I started my career in nuclear and energetic engineering and have a bachelors and master’s degree in engineering from the Polytechnic of Turin. I also have a diploma as a geometer, so I have always been deeply involved with mathematics throughout my academic and professional life. In my early jobs, I worked on data analysis and mathematical modeling of nuclear power plants. It was fascinating work, but then the disaster at the Fukushima plant in Japan happened and it became a bad time for nuclear power. So, I made a transition, staying within the energy industry, but doing evaluation of power plants, using both renewable and traditional energy sources. The work was part of a due diligence and development process for banks, looking at the facilities from technical, compliance, and financial points of view.
This work led to my current role with eVISO S.p.A. - Algo Efficiency for Commodities, where I am the Director of Algo Intelligence. The company was a start-up at the time I joined; it has since completed an IPO and is now a public company. The challenge for this young firm was to open a brand-new energy retailer in the Italian market, which has historically been deregulated. We built this retailer from the ground up, providing energy to the final customer, with a focus on spot market. We used machine learning and other models to evaluate the energy consumption throughout the day and developed systems to trade proper quantities to meet demand. We eventually entered into a continuous trading regime and most recently have been facing the challenge of volatility in gas prices due to the energy crisis in Europe and the war in the Ukraine. In this situation, there have been difficulties, but also new opportunities opening up, particularly related to trading at higher frequencies than were customary in this market.
We run forecasts for every single point of consumption for every single client and so it was very helpful to dig deeper into Monte Carlo models and also to develop a solid foundation in Python.

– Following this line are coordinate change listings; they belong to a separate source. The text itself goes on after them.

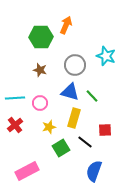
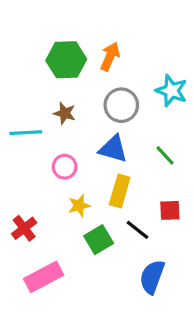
orange arrow: (66, 25) -> (110, 57), moved
green line: (92, 96) -> (165, 155), moved
cyan line: (15, 98) -> (26, 133), moved
red cross: (15, 125) -> (24, 228), moved

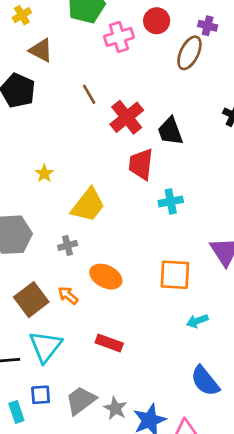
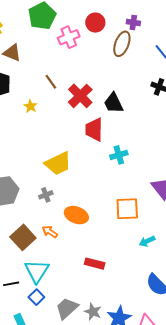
yellow star: (44, 173) -> (30, 106), moved
yellow trapezoid: (88, 205) -> (58, 164), turned 32
red rectangle: (109, 343) -> (95, 264), moved
blue square: (41, 395) -> (36, 297), moved, turned -35

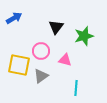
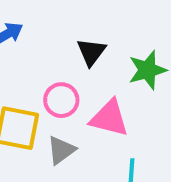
pink triangle: (65, 60) -> (109, 118), size x1.5

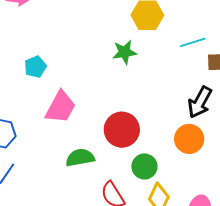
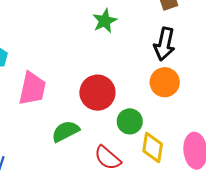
green star: (125, 52) -> (105, 21), moved

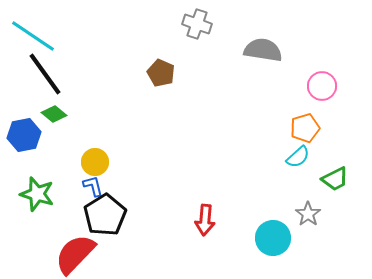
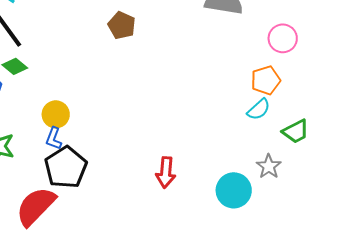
blue L-shape: (93, 186) -> (54, 138), turned -145

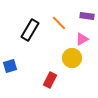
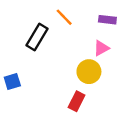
orange line: (59, 23) -> (64, 17), moved
red rectangle: (50, 80) -> (77, 101), moved

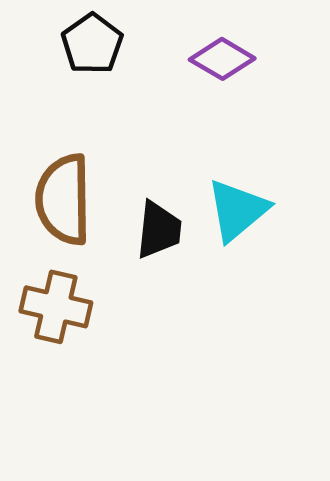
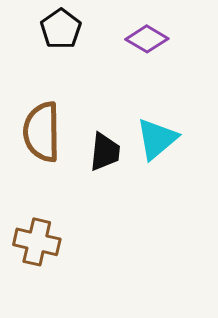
brown cross: (56, 307) -> (37, 242), moved

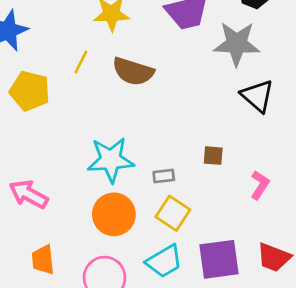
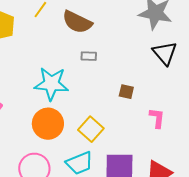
gray rectangle: (164, 176) -> (89, 56), moved
pink L-shape: (260, 185) -> (157, 118), turned -35

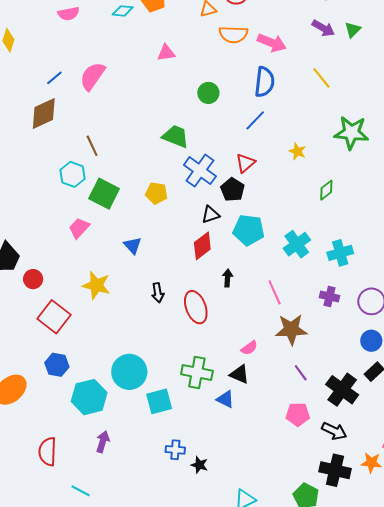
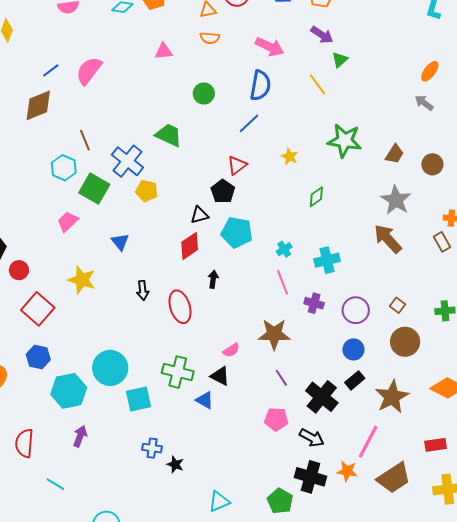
green triangle: (353, 30) -> (340, 60), moved
orange semicircle: (233, 34) -> (210, 38), moved, size x0.7
blue cross: (200, 171) -> (127, 161), moved
cyan cross: (297, 244) -> (284, 249), size x0.6
pink line: (275, 292) -> (283, 282), moved

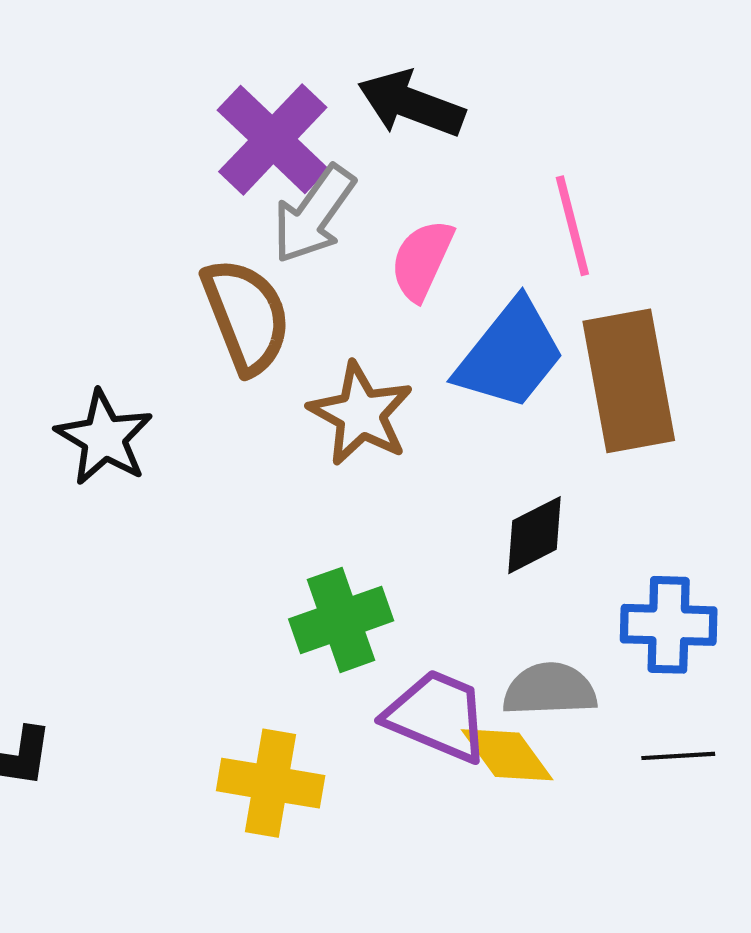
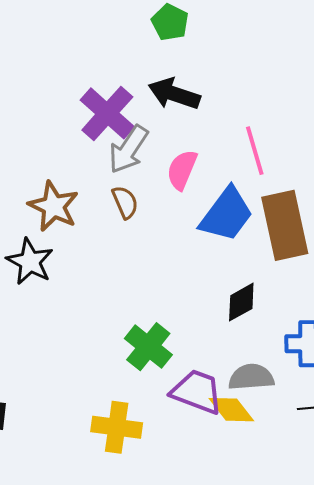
brown semicircle: (246, 316) -> (125, 202), moved, size x0.6
brown star: (361, 414) -> (54, 206), moved
green cross: (341, 620) -> (148, 347), turned -30

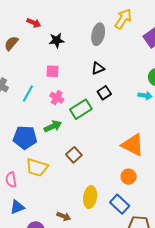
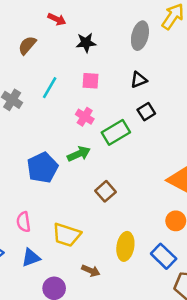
pink square: (53, 71) -> (90, 81), moved
cyan line: (28, 94) -> (50, 88), moved
blue pentagon: (25, 137) -> (43, 168), turned -30
yellow trapezoid: (37, 167) -> (67, 235), moved

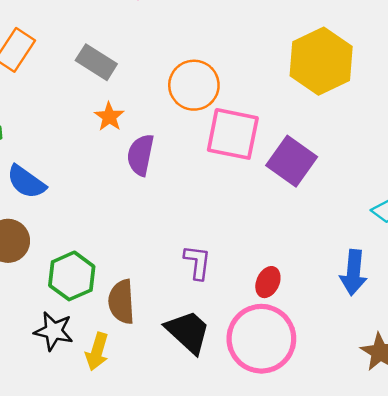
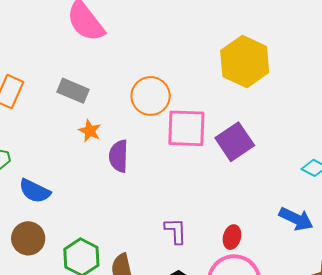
purple square: (292, 161) -> (235, 142), turned 30
blue arrow: (353, 273) -> (296, 219), turned -60

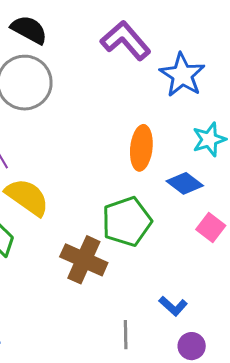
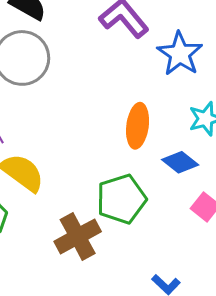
brown cross: (84, 260) -> (78, 236), turned 36

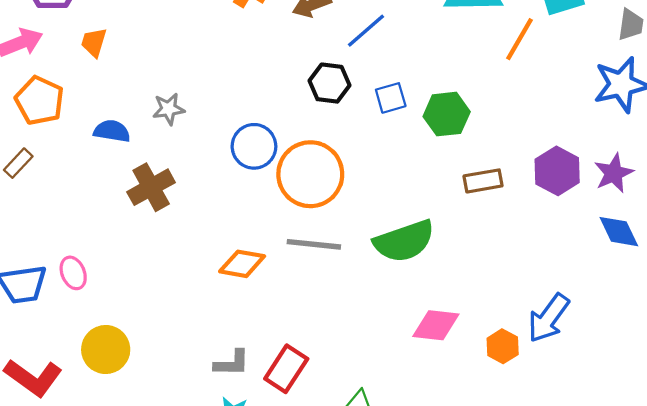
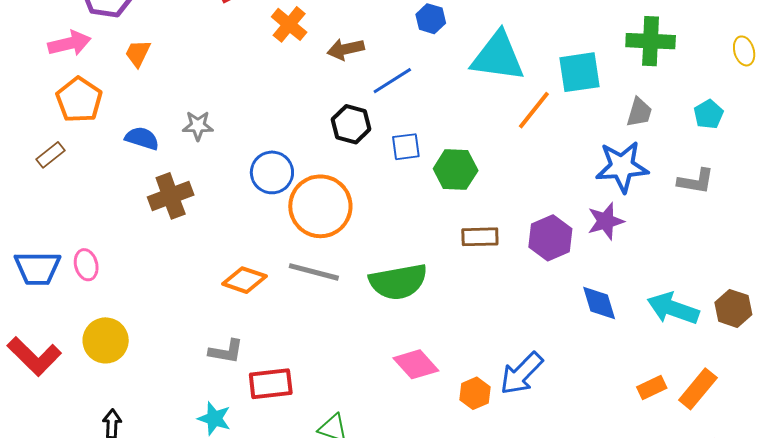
purple star: (614, 173) -> (606, 221), moved
pink diamond: (436, 325) -> (416, 364), turned 33
gray L-shape: (232, 363) -> (226, 351), moved
red rectangle: (286, 369) -> (271, 384), turned 42

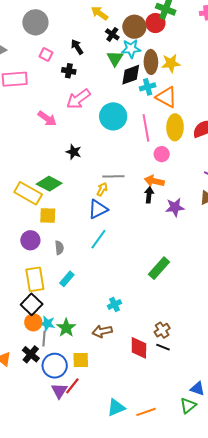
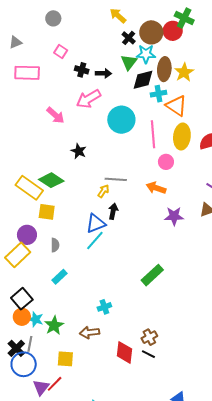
gray circle: (35, 22) -> (53, 18), size x0.6
black arrow: (77, 47) -> (103, 73), moved, turned 119
yellow star: (171, 63) -> (184, 72), turned -30
black arrow: (149, 195) -> (113, 211), moved
blue triangle: (98, 209) -> (96, 223), moved
yellow rectangle: (35, 279) -> (18, 255), moved, turned 50
gray line: (44, 338) -> (30, 344), moved
blue circle: (55, 366) -> (24, 364), moved

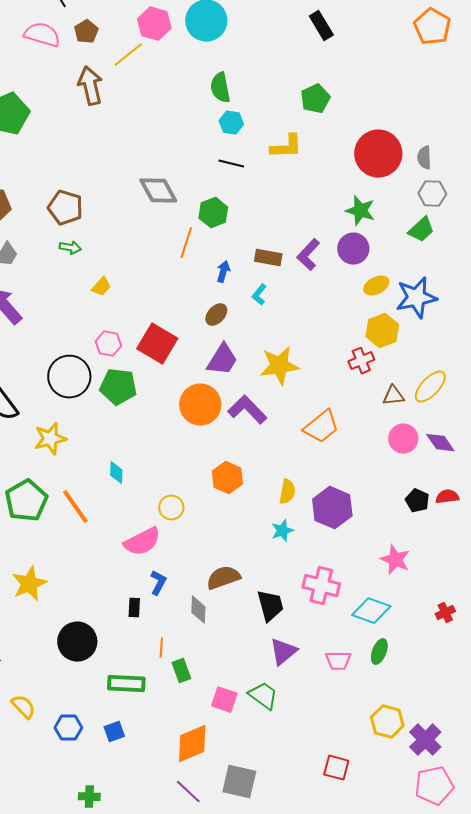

At this point, I decided to pursue the CQF. I was very happy with my work and did not want to take time off for a PhD, but I was looking for something deeply practical and insightful to help our work the valuation of hedging instruments and derivatives as well as moving to new trading regimes. The entire CQF program was great, and for me modules three and four were the most useful, covering derivatives, especially options, and machine learning. In our day-to-day work, we run forecasts for every single point of consumption for every single client and so it was very helpful to dig deeper into Monte Carlo models and also to develop a solid foundation in Python. At work we had used Matlab, and R, and moved almost completely into Python in recent years, but this was very much a process of learning and building along the way. It’s very useful to take a step back and understand the more formal aspects of programming and data architecture to develop more robust systems.
I would certainly recommend the CQF highly. It takes a rigorous analytical approach and both the program structure and the assignments ensure that you develop a solid foundation across the essential areas of quant finance and programming in Python for these contexts.
As a practitioner in the spot market, we are often working with an automated, systematic environment, combined with machine learning methods like classification trees and regression trees. So, in fact I was able to complete the final project applying theory and methods that are practical and genuine, not simply driven by fancy results. My plan now is to share with my team all these ways of implementing strategies and models, to be aware of the common pitfalls and best practices to follow in our day-to-day implementation, and also to explore how we will address the continuous power market over time. For anyone who is confronting real world problems and emerging opportunities in the financial or commodity markets, I would certainly recommend the CQF highly. It takes a rigorous analytical approach and both the program structure and the assignments ensure that you develop a solid foundation across the essential areas of quant finance and programming in Python for these contexts.